* TASK TO COMPLETE
Copy out the text read from each of the records below, line for line and unchanged, leaving out the pictures.

[Saved data entries]
################

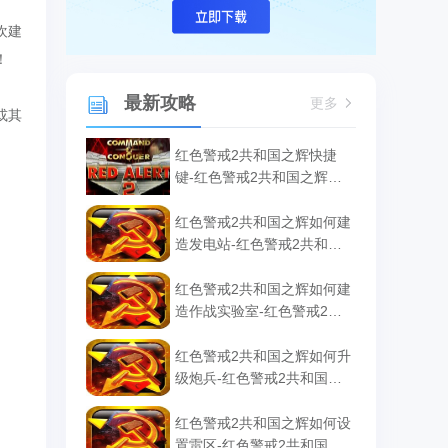
欢建
！
最新攻略
更多
或其
红色警戒2共和国之辉快捷
键-红色警戒2共和国之辉快
捷键汇总
红色警戒2共和国之辉如何建
造发电站-红色警戒2共和国
之辉建造发电站的方法
红色警戒2共和国之辉如何建
造作战实验室-红色警戒2共
和国之辉建造作战实验室的
方法
红色警戒2共和国之辉如何升
级炮兵-红色警戒2共和国之
辉升级炮兵的方法
红色警戒2共和国之辉如何设
置雷区-红色警戒2共和国之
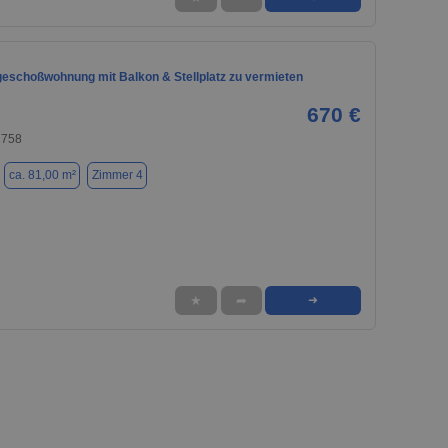
eschoßwohnung mit Balkon & Stellplatz zu vermieten
670 €
2758
ca. 81,00 m²
Zimmer 4
★
➦
➜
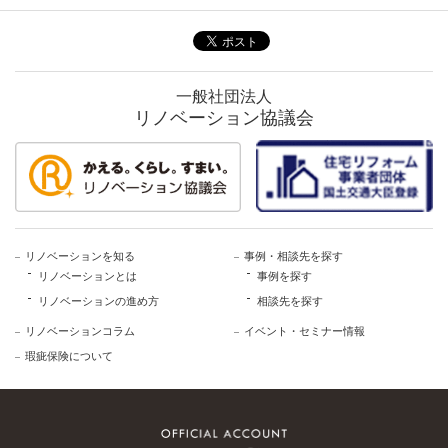
一般社団法人
リノベーション協議会
リノベーションを知る
事例・相談先を探す
リノベーションとは
事例を探す
リノベーションの進め方
相談先を探す
リノベーションコラム
イベント・セミナー情報
瑕疵保険について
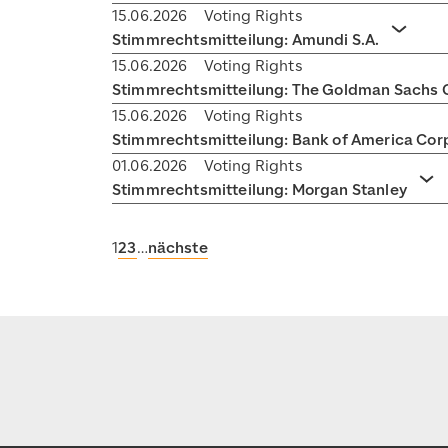
15.06.2026
Voting Rights
Stimmrechtsmitteilung: Amundi S.A.
Akkor
15.06.2026
Voting Rights
Stimmrechtsmitteilung: The Goldman Sachs G
15.06.2026
Voting Rights
Stimmrechtsmitteilung: Bank of America Cor
01.06.2026
Voting Rights
Stimmrechtsmitteilung: Morgan Stanley
Ak
1
2
3
…
nächste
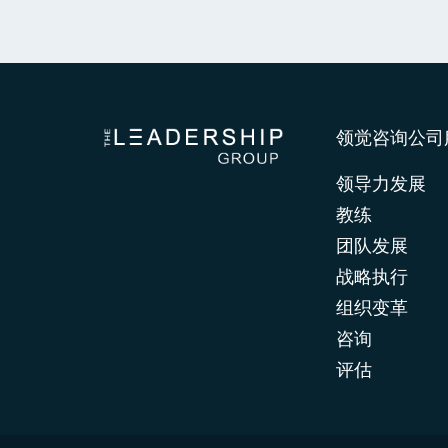
领觉咨询公司
领导力发展
教练
团队发展
战略执行
组织变革
咨询
评估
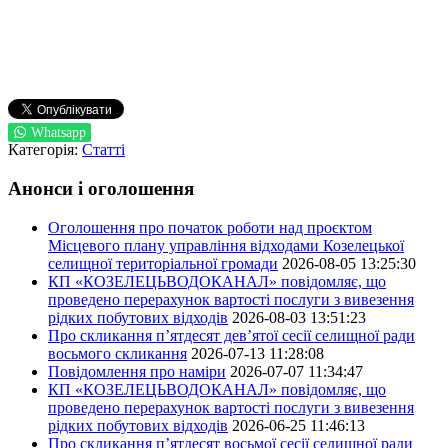
Whatsapp
Категорія:
Статті
Анонси і оголошення
Оголошення про початок роботи над проєктом
Місцевого плану управління відходами Козелецької
селищної територіальної громади
2026-08-05 13:25:30
КП «КОЗЕЛЕЦЬВОДОКАНАЛ» повідомляє, що
проведено перерахунок вартості послуги з вивезення
рідких побутових відходів
2026-08-03 13:51:23
Про скликання п’ятдесят дев’ятої сесії селищної ради
восьмого скликання
2026-07-13 11:28:08
Повідомлення про наміри
2026-07-07 11:34:47
КП «КОЗЕЛЕЦЬВОДОКАНАЛ» повідомляє, що
проведено перерахунок вартості послуги з вивезення
рідких побутових відходів
2026-06-25 11:46:13
Про скликання п’ятдесят восьмої сесії селищної ради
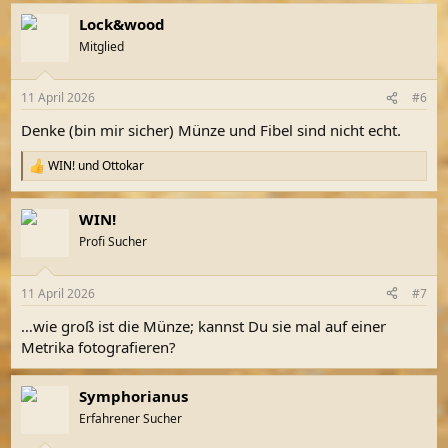
a
Lock&wood
k
t
Mitglied
i
o
n
11 April 2026
#6
e
n
Denke (bin mir sicher) Münze und Fibel sind nicht echt.
:
WIN!
und
Ottokar
R
e
a
WIN!
k
t
Profi Sucher
i
o
n
11 April 2026
#7
e
n
…wie groß ist die Münze; kannst Du sie mal auf einer
:
Metrika fotografieren?
Symphorianus
Erfahrener Sucher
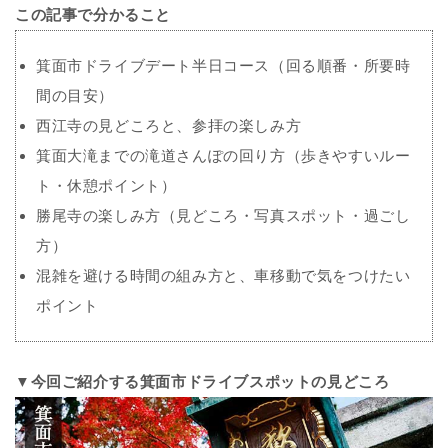
この記事で分かること
箕面市ドライブデート半日コース（回る順番・所要時
間の目安）
西江寺の見どころと、参拝の楽しみ方
箕面大滝までの滝道さんぽの回り方（歩きやすいルー
ト・休憩ポイント）
勝尾寺の楽しみ方（見どころ・写真スポット・過ごし
方）
混雑を避ける時間の組み方と、車移動で気をつけたい
ポイント
▼今回ご紹介する箕面市ドライブスポットの見どころ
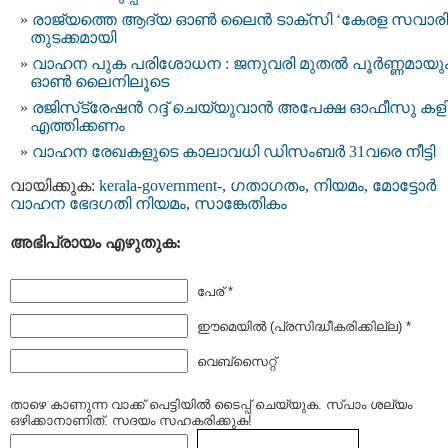
രാജ്യത്തെ ആദ്യ ഓൺ ലൈൻ ടാക്സി ‘കേരള സവാരി
തുടക്കമായി
വാഹന പുക പരിശോധന : ജനുവരി മുതല്‍ പൂര്‍ണ്ണമായു
ഓണ്‍ ലൈനിലൂടെ
രജിസ്‌ട്രേഷൻ റദ്ദ് ചെയ്യുവാന്‍ അപേക്ഷ ഓഫീസു ക
എത്തിക്കണം
വാഹന രേഖകളുടെ കാലാവധി ഡിസംബർ 31വരെ നീട്ടി
വായിക്കുക:
kerala-government-
,
ഗതാഗതം
,
നിയമം
,
മോട്ടോര്‍
വാഹന ഭേദഗതി നിയമം
,
സാങ്കേതികം
അഭിപ്രായം എഴുതുക:
പേര് *
ഈമെയില്‍ (പ്രസിദ്ധീകരിക്കില്ല) *
വെബ്സൈറ്റ്
താഴെ കാണുന്ന വാക്ക് പെട്ടിയില്‍ ടൈപ്പ്‌ ചെയ്യുക. സ്പാം ശല്യം
ഒഴിക്കാനാണിത്. സദയം സഹകരിക്കുക!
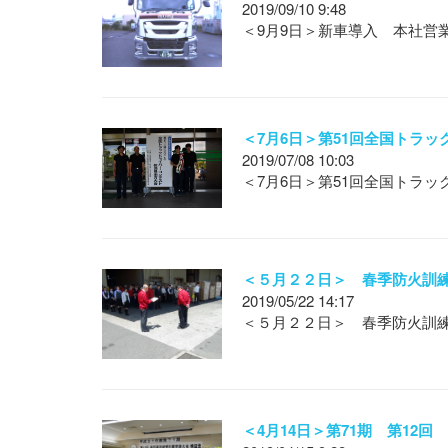
2019/09/10 9:48
＜9月9日＞新車導入 本社営
＜7月6日＞第51回全国トラ
2019/07/08 10:03
＜7月6日＞第51回全国トラ
＜５月２２日＞ 春季防火訓
2019/05/22 14:17
＜５月２２日＞ 春季防火訓
＜4月14日＞第71期 第12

################

* WRITTEN RESPONSE
欢建
！
最新攻略
更多
或其
红色警戒2共和国之辉快捷
键-红色警戒2共和国之辉快
捷键汇总
红色警戒2共和国之辉如何建
造发电站-红色警戒2共和国
之辉建造发电站的方法
红色警戒2共和国之辉如何建
造作战实验室-红色警戒2共
和国之辉建造作战实验室的
方法
红色警戒2共和国之辉如何升
级炮兵-红色警戒2共和国之
辉升级炮兵的方法
红色警戒2共和国之辉如何设
置雷区-红色警戒2共和国之
eschoßwohnung mit Balkon & Stellplatz zu vermieten
670 €
2758
ca. 81,00 m²
Zimmer 4
★
➦
➜
一般社団法人
リノベーション協議会
リノベーションを知る
事例・相談先を探す
リノベーションとは
事例を探す
リノベーションの進め方
相談先を探す
リノベーションコラム
イベント・セミナー情報
瑕疵保険について
15.06.2026
Voting Rights
Stimmrechtsmitteilung: Amundi S.A.
Akkor
15.06.2026
Voting Rights
Stimmrechtsmitteilung: The Goldman Sachs G
15.06.2026
Voting Rights
Stimmrechtsmitteilung: Bank of America Cor
01.06.2026
Voting Rights
Stimmrechtsmitteilung: Morgan Stanley
Ak
1
2
3
…
nächste
领觉咨询公司
领导力发展
教练
团队发展
战略执行
组织变革
咨询
评估
Whatsapp
Категорія:
Статті
Анонси і оголошення
Оголошення про початок роботи над проєктом
Місцевого плану управління відходами Козелецької
селищної територіальної громади
2026-08-05 13:25:30
КП «КОЗЕЛЕЦЬВОДОКАНАЛ» повідомляє, що
проведено перерахунок вартості послуги з вивезення
рідких побутових відходів
2026-08-03 13:51:23
Про скликання п’ятдесят дев’ятої сесії селищної ради
восьмого скликання
2026-07-13 11:28:08
Повідомлення про наміри
2026-07-07 11:34:47
КП «КОЗЕЛЕЦЬВОДОКАНАЛ» повідомляє, що
проведено перерахунок вартості послуги з вивезення
рідких побутових відходів
2026-06-25 11:46:13
Про скликання п’ятдесят восьмої сесії селищної ради
a
Lock&wood
k
t
Mitglied
i
o
n
11 April 2026
#6
e
n
Denke (bin mir sicher) Münze und Fibel sind nicht echt.
:
WIN!
und
Ottokar
R
e
a
WIN!
k
t
Profi Sucher
i
o
n
11 April 2026
#7
e
n
…wie groß ist die Münze; kannst Du sie mal auf einer
:
Metrika fotografieren?
Symphorianus
Erfahrener Sucher
この記事で分かること
箕面市ドライブデート半日コース（回る順番・所要時
間の目安）
西江寺の見どころと、参拝の楽しみ方
箕面大滝までの滝道さんぽの回り方（歩きやすいルー
ト・休憩ポイント）
勝尾寺の楽しみ方（見どころ・写真スポット・過ごし
方）
混雑を避ける時間の組み方と、車移動で気をつけたい
ポイント
▼今回ご紹介する箕面市ドライブスポットの見どころ
രാജ്യത്തെ ആദ്യ ഓൺ ലൈൻ ടാക്സി ‘കേരള സവാരി
തുടക്കമായി
വാഹന പുക പരിശോധന : ജനുവരി മുതല്‍ പൂര്‍ണ്ണമായു
ഓണ്‍ ലൈനിലൂടെ
രജിസ്‌ട്രേഷൻ റദ്ദ് ചെയ്യുവാന്‍ അപേക്ഷ ഓഫീസു ക
എത്തിക്കണം
വാഹന രേഖകളുടെ കാലാവധി ഡിസംബർ 31വരെ നീട്ടി
വായിക്കുക:
kerala-government-
,
ഗതാഗതം
,
നിയമം
,
മോട്ടോര്‍
വാഹന ഭേദഗതി നിയമം
,
സാങ്കേതികം
അഭിപ്രായം എഴുതുക:
പേര് *
ഈമെയില്‍ (പ്രസിദ്ധീകരിക്കില്ല) *
വെബ്സൈറ്റ്
താഴെ കാണുന്ന വാക്ക് പെട്ടിയില്‍ ടൈപ്പ്‌ ചെയ്യുക. സ്പാം ശല്യം
ഒഴിക്കാനാണിത്. സദയം സഹകരിക്കുക!
2019/09/10 9:48
＜9月9日＞新車導入 本社営
＜7月6日＞第51回全国トラ
2019/07/08 10:03
＜7月6日＞第51回全国トラ
＜５月２２日＞ 春季防火訓
2019/05/22 14:17
＜５月２２日＞ 春季防火訓
＜4月14日＞第71期 第12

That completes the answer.